Markov Decision Problem

A Markov Decision problem $M$ is given by the tuple $(S, A, T, R, \gamma)$. Each of these elements are defined below.

$S$ is the set of states. $\vert S\vert = n$
$A$ is the set of actions. $\vert A\vert = k$
$T$ is the Transition function. $T(s, a, s’)$ gives the probability of reaching $s’$ from $s$ by taking the action $a$. Note that $T(s,a,\cdot)$ is a probability distribution over $S$.
$R$ is the Reward function. $R(s,a,s’)$ gives the reward for reaching $s’$ from $s$ via action $a$. We assume $R(s,a,s’)\in [ -R_{max}, R_{max} ]$.
$\gamma$ is the Discount factor.

Let $s^t$ denote the state at the $t^{th}$ time-step. Similarly, $a^t$ is the action taken at this time-step and $r^t$ is the reward for this action.

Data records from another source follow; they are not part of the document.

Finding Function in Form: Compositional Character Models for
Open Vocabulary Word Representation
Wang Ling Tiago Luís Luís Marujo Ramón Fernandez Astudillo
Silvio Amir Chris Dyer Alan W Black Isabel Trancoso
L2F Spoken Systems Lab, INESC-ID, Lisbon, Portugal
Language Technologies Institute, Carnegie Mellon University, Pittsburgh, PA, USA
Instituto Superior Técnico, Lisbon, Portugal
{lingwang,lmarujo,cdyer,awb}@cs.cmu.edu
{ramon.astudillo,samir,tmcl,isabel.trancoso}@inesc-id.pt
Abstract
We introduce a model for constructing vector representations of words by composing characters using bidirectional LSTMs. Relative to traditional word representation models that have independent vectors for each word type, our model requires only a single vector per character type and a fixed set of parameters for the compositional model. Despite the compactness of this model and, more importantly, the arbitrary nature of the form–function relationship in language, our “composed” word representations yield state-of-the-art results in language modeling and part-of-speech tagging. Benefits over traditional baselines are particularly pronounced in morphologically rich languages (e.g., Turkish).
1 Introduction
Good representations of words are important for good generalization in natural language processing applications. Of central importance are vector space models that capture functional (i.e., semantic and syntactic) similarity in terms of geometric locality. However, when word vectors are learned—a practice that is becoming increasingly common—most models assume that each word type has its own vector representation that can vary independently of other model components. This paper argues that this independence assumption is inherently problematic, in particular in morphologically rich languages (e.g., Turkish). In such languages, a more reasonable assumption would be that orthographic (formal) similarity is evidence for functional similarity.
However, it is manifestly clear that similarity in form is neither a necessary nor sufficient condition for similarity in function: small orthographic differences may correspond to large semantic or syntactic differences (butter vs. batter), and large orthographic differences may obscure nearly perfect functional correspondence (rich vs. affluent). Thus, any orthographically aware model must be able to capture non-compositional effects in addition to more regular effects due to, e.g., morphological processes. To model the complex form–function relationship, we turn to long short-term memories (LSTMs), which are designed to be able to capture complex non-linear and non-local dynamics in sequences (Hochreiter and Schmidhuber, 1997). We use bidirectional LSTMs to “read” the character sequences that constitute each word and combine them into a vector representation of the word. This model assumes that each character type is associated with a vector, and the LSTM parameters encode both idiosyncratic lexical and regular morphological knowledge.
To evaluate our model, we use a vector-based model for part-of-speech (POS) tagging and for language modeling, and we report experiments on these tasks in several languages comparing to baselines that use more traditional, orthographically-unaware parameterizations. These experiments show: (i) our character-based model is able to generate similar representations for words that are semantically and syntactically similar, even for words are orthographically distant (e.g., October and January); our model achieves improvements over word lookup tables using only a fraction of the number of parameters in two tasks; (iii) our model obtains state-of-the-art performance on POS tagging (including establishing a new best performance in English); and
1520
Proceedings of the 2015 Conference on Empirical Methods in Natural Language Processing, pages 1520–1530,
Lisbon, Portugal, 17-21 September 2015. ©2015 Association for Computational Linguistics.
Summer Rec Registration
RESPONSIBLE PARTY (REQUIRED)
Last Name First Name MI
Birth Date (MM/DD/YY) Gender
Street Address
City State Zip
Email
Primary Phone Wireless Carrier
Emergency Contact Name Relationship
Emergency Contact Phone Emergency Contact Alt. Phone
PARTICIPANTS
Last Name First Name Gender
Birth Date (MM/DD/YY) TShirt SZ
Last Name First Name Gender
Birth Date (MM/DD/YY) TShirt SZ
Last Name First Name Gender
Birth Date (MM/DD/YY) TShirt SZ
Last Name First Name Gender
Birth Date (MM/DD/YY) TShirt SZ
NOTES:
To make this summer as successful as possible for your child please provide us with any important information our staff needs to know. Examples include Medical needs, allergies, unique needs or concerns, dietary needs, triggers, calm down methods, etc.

Trajectory is the history of the agent.

A policy $\pi$ is a function which the agent follows to give an action at any state. For simplicity, let the agent look only at the current state for its policy. That is, $\pi: S\to A$. This policy is:

Markovian - Looks only at the current state and not at history
Deterministic - A single action is given, not probability distribution
Stationary - The output doesn’t change with time

$\Pi$ is the set of all policies. In this case, $\vert \Pi\vert = k^n$. We would like a policy which maximizes the overall reward obtained.

Value of a State

The value of a state under a policy $\pi$, $V^{\pi}(s)$ tries to tell us how “good” the state is for accumulating a large reward.

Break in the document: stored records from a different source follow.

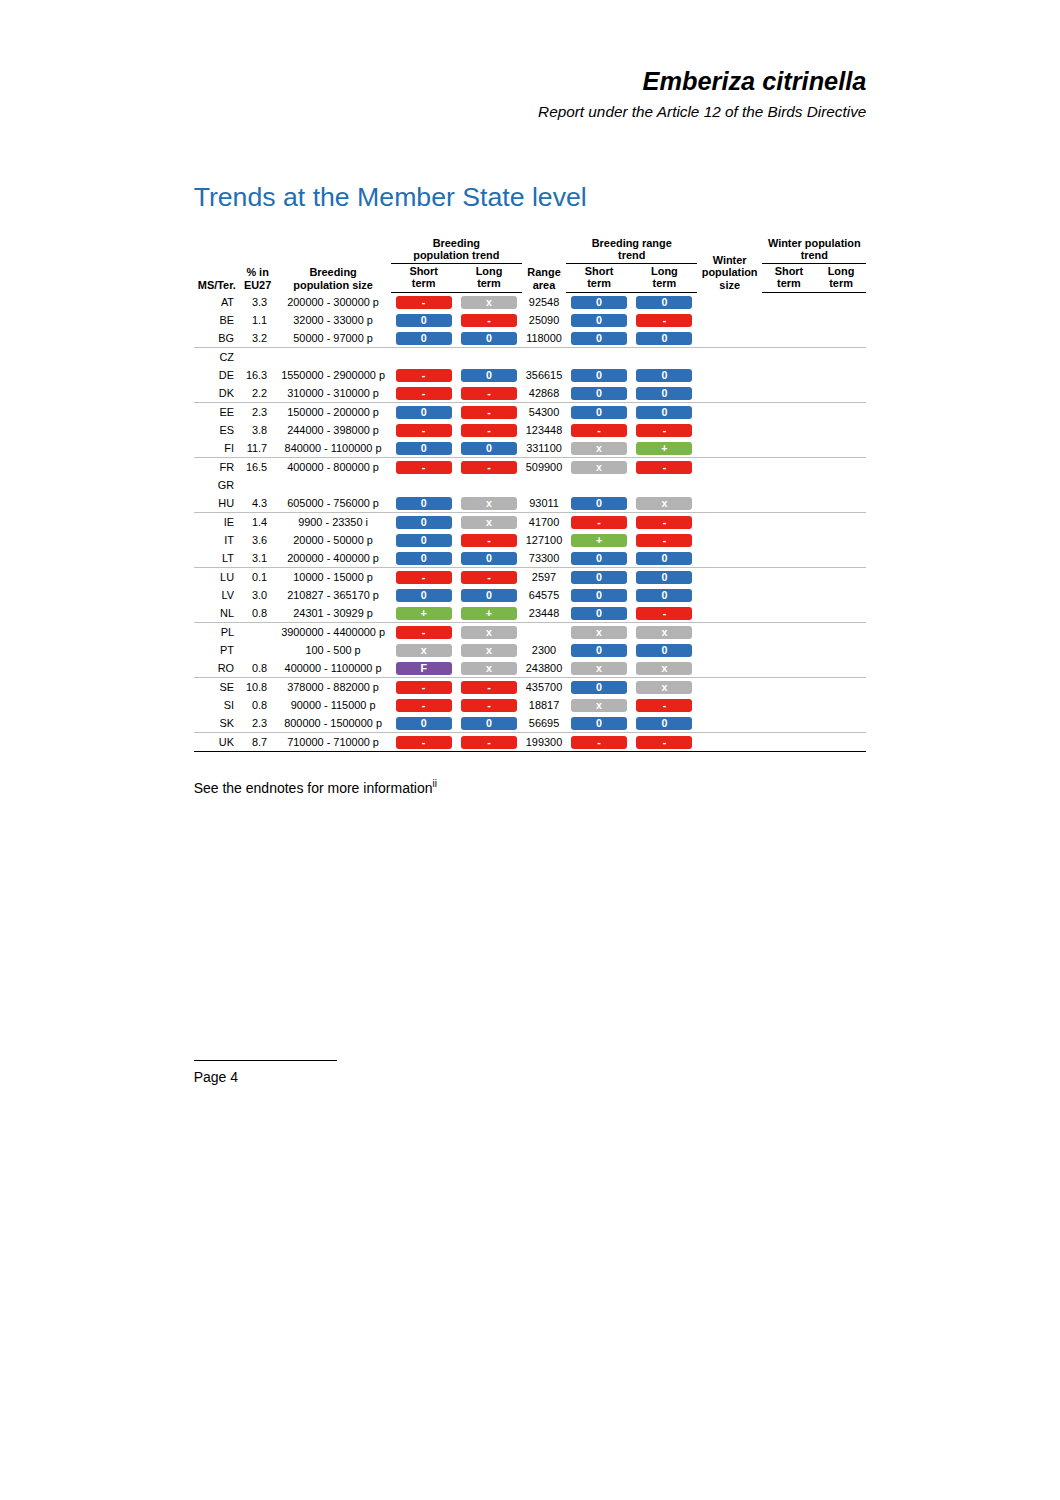Emberiza citrinella
Report under the Article 12 of the Birds Directive
Trends at the Member State level
| MS/Ter. | % in EU27 | Breeding population size | Breeding population trend | Range area | Breeding range trend | Winter population size | Winter population trend |
| --- | --- | --- | --- | --- | --- | --- | --- |
| Short term | Long term | Short term | Long term | Short term | Long term |
| AT | 3.3 | 200000 - 300000 p | - | x | 92548 | 0 | 0 | | | |
| BE | 1.1 | 32000 - 33000 p | 0 | - | 25090 | 0 | - | | | |
| BG | 3.2 | 50000 - 97000 p | 0 | 0 | 118000 | 0 | 0 | | | |
| CZ | | | | | | | | | | |
| DE | 16.3 | 1550000 - 2900000 p | - | 0 | 356615 | 0 | 0 | | | |
| DK | 2.2 | 310000 - 310000 p | - | - | 42868 | 0 | 0 | | | |
| EE | 2.3 | 150000 - 200000 p | 0 | - | 54300 | 0 | 0 | | | |
| ES | 3.8 | 244000 - 398000 p | - | - | 123448 | - | - | | | |
| FI | 11.7 | 840000 - 1100000 p | 0 | 0 | 331100 | x | + | | | |
| FR | 16.5 | 400000 - 800000 p | - | - | 509900 | x | - | | | |
| GR | | | | | | | | | | |
| HU | 4.3 | 605000 - 756000 p | 0 | x | 93011 | 0 | x | | | |
| IE | 1.4 | 9900 - 23350 i | 0 | x | 41700 | - | - | | | |
| IT | 3.6 | 20000 - 50000 p | 0 | - | 127100 | + | - | | | |
| LT | 3.1 | 200000 - 400000 p | 0 | 0 | 73300 | 0 | 0 | | | |
| LU | 0.1 | 10000 - 15000 p | - | - | 2597 | 0 | 0 | | | |
| LV | 3.0 | 210827 - 365170 p | 0 | 0 | 64575 | 0 | 0 | | | |
| NL | 0.8 | 24301 - 30929 p | + | + | 23448 | 0 | - | | | |
| PL | | 3900000 - 4400000 p | - | x | | x | x | | | |
| PT | | 100 - 500 p | x | x | 2300 | 0 | 0 | | | |
| RO | 0.8 | 400000 - 1100000 p | F | x | 243800 | x | x | | | |
| SE | 10.8 | 378000 - 882000 p | - | - | 435700 | 0 | x | | | |
| SI | 0.8 | 90000 - 115000 p | - | - | 18817 | x | - | | | |
| SK | 2.3 | 800000 - 1500000 p | 0 | 0 | 56695 | 0 | 0 | | | |
| UK | 8.7 | 710000 - 710000 p | - | - | 199300 | - | - | | | |
See the endnotes for more informationii
Page 4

$$ V^{\pi}(s) = \mathcal{E}_{\pi}\left[ r^0 + \gamma r^1 + \gamma^2r^2 + \ldots \vert s^0 = s \right] $$

Large $\gamma$ means a large “lookahead”. The agent looks further ahead into the future to decide upon the value of the state. Do note that $\gamma\in [0,1)$

MDP Planning Problem

It can be mathematically proven that every such MDP has an optimal Markovian, deterministic, stationary policy $\pi^*$ such that

$$ \forall\pi\in\Pi, \forall s\in S: V^{\pi*}(s)\geq V^{\pi}(s)$$

That is, the value of every state is larger in the optimal policy. This policy is NOT unique! The MDP Planning Problem is centered around finding this optimal policy $\pi^*$.

Alternative Formulations

Reward Function

The reward function can be defined differently in literature. For example, it could be stochastic instead of deterministic. It might be just dependant on $(s,a)$ instead of $(s,a,s’)$.

Some authors minimize cost instead of maximizing reward. The core idealogy remains the same, however.

A multi-armed bandit is an MDP with a single state and each of the actions being associated with a uniform distribution as a reward!

Episodic Tasks

Our discussion used continuing tasks, where trajectories are infinitely long. Episodic tasks have a terminal/sink state from which outgoing transitions are absent.

There should be non-zero probability of reaching the sink state from every non-terminal state, meaning that trajectories would surely be finite.

Value function

The definition used by us is called as Infinite Discounted Reward. There are other choices as well:

Total Reward - Can only be used on episodic tasks (Obv)
Finite Horizon Reward - Set a horizon $T$ and sum up rewards till here. Optimal policies for this need not be stationary.
Average Reward - Exactly what the name suggests

Policy Evaluation

The process of calculating the value of each state given the MDP is called as policy evaluation. Bellman’s Equations are used for this procedure.

These equations are used to find the values of every state for a given MDP. For every state $s\in S$;

$$V^{\pi}(s) = \sum_{s' \in S} T(s, \pi(s), s')\left[ R(s, \pi(s), s') + \gamma V^{\pi}(s') \right]$$

There are $n$ such linear equations, and $n$ unknowns.

unique solution guaranteed if $\gamma < 1$
for episodic, if $\gamma=1$, solution guaranteed if value of terminal state fixed as $0$.

Action Value Functions

The naive method of finding $\pi^*$ for a given MDP would be to use Bellman’s equations for each policy and get the minima. This would take $\text{poly}(n,k)\cdot k^n$ time.

We define the Action Value function $Q^{\pi}(s,a)$ as the first step for obtaining a more efficient solution.

$Q^{\pi}(s,a)$ is the expected long term reward for starting at state $s$, taking action $a$ at $t=0$ and then following $\pi$ for $t>0$.

Its value is given by the equation:

$$ Q^{\pi}(s,a) = \sum T(s,a,s')\left[ R(s,a,s') + \gamma V^{\pi}(s') \right] $$

We know that all optimal policies have same optimal value function, and by extension, all optimal policies will have the same action value function as well.